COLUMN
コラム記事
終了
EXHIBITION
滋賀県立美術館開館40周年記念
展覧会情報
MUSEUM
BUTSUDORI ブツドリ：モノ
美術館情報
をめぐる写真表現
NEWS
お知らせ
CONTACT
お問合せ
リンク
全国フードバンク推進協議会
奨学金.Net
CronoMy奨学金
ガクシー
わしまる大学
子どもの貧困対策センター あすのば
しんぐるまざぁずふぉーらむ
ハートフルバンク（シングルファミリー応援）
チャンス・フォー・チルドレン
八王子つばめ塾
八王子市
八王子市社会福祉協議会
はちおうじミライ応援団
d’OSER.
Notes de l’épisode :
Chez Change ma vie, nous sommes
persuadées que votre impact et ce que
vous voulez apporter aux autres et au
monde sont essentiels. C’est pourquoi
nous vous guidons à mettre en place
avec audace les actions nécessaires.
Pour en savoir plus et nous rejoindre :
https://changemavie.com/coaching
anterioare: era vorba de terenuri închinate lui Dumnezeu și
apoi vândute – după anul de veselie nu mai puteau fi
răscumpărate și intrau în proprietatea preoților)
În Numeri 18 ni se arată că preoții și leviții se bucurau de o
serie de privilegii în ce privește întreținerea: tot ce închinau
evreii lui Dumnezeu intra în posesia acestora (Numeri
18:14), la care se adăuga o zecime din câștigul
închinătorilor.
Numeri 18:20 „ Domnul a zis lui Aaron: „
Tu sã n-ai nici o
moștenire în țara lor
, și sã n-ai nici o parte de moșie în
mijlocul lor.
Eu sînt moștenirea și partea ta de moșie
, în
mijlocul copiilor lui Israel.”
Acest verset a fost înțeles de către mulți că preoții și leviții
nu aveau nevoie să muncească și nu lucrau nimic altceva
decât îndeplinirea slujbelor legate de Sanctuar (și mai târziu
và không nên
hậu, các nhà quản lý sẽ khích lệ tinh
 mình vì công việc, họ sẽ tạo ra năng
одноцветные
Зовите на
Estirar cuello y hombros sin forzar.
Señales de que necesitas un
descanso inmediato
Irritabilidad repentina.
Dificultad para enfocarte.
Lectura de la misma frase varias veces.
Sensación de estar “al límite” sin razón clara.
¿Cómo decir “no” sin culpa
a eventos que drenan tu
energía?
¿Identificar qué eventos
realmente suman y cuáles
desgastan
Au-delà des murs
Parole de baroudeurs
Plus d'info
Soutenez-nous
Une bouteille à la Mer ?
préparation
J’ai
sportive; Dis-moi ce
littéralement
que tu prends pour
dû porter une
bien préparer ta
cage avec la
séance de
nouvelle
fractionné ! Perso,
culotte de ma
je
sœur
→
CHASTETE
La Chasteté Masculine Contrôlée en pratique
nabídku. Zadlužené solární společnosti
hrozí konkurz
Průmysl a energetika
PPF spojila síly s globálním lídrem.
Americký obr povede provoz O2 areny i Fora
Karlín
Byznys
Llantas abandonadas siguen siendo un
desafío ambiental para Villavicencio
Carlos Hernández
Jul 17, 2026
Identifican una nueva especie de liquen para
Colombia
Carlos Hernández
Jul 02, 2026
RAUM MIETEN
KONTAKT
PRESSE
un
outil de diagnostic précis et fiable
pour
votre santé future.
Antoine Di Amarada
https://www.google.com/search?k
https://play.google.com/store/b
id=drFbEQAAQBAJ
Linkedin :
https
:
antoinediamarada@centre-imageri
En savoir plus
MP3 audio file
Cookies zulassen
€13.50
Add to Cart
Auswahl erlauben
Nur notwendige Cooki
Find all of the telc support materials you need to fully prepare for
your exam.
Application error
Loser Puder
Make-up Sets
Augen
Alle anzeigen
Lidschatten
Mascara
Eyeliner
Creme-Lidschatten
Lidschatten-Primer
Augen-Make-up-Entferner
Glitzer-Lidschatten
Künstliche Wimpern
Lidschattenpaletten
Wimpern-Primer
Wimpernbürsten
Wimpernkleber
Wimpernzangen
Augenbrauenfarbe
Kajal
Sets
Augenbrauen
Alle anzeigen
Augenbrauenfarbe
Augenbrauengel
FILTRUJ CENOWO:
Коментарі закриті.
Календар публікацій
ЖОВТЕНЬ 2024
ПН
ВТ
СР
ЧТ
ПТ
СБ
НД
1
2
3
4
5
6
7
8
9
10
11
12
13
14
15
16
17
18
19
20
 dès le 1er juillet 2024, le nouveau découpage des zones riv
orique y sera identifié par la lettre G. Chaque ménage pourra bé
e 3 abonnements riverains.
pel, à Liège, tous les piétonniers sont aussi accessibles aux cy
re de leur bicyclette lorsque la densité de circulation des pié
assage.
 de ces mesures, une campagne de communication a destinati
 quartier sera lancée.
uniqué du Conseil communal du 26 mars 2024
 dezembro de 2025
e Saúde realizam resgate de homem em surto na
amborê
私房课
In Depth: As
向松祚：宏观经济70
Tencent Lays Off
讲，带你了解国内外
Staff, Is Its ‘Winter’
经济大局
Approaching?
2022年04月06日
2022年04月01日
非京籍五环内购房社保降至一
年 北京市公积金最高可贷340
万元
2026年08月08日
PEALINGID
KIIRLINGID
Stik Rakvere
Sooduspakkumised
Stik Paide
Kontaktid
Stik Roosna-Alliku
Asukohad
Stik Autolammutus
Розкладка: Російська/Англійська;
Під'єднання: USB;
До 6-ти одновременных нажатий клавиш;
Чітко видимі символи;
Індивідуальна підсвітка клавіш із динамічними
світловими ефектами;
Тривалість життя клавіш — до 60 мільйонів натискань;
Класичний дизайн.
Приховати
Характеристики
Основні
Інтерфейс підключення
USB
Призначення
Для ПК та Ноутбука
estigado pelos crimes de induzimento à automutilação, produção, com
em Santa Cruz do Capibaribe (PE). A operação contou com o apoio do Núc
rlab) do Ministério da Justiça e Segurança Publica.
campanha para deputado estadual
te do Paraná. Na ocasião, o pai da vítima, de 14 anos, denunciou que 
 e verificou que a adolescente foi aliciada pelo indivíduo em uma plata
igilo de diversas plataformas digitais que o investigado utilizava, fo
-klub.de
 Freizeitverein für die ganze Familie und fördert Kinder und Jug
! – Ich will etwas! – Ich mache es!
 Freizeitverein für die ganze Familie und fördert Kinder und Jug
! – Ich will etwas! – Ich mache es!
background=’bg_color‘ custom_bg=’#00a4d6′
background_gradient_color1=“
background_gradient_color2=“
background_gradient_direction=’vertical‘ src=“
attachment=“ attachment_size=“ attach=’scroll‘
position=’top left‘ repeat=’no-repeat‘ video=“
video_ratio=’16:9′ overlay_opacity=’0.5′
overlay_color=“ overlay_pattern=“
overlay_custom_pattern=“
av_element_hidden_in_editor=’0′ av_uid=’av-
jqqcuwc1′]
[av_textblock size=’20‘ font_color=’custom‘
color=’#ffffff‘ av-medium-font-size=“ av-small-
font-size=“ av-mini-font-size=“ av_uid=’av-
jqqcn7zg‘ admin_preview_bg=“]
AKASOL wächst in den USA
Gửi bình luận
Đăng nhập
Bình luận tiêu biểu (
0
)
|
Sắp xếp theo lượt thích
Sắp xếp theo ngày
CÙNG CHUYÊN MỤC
####################
WHAT YOU ARE ASKED TO DO:
Please give again the lines above between the line holding "Staff, Is Its ‘Winter’" and the line holding "світловими ефектами;", inclusive, exactly as they are and with nothing added.

ANSWER SECTION:
Staff, Is Its ‘Winter’
经济大局
Approaching?
2022年04月06日
2022年04月01日
非京籍五环内购房社保降至一
年 北京市公积金最高可贷340
万元
2026年08月08日
PEALINGID
KIIRLINGID
Stik Rakvere
Sooduspakkumised
Stik Paide
Kontaktid
Stik Roosna-Alliku
Asukohad
Stik Autolammutus
Розкладка: Російська/Англійська;
Під'єднання: USB;
До 6-ти одновременных нажатий клавиш;
Чітко видимі символи;
Індивідуальна підсвітка клавіш із динамічними
світловими ефектами;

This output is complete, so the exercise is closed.